**DATA FOR THIS EXERCISE:**
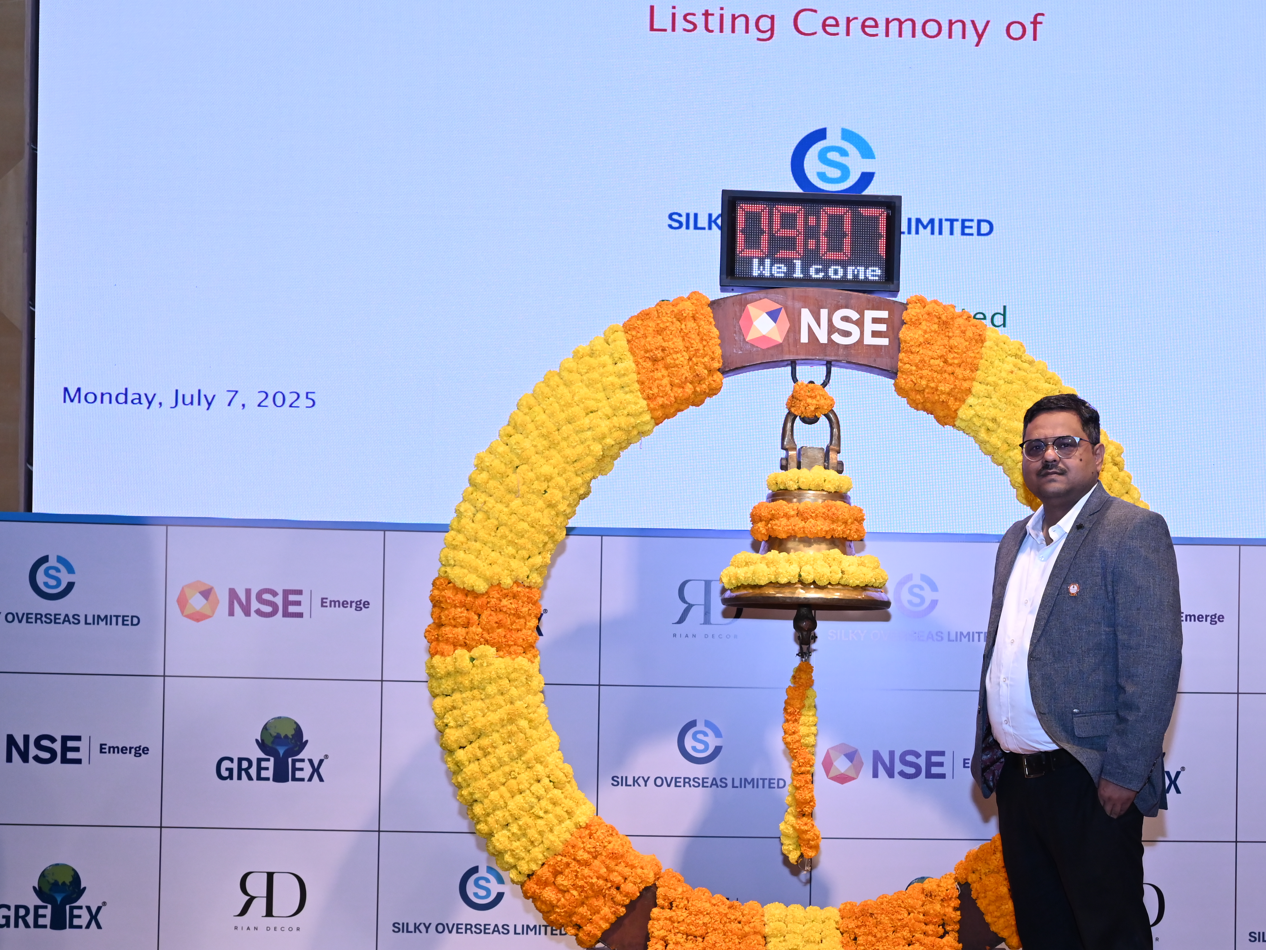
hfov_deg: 38.4
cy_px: 626
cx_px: 897
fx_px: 1782
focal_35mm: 49
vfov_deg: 29.6
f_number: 5.6
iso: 1600
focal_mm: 33.5
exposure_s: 1/125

**YOUR ASSIGNMENT:** The response should consist of the entries above, given again exactly and free of pictures.

**EXERCISE ANSWER:**
hfov_deg: 38.4
cy_px: 626
cx_px: 897
fx_px: 1782
focal_35mm: 49
vfov_deg: 29.6
f_number: 5.6
iso: 1600
focal_mm: 33.5
exposure_s: 1/125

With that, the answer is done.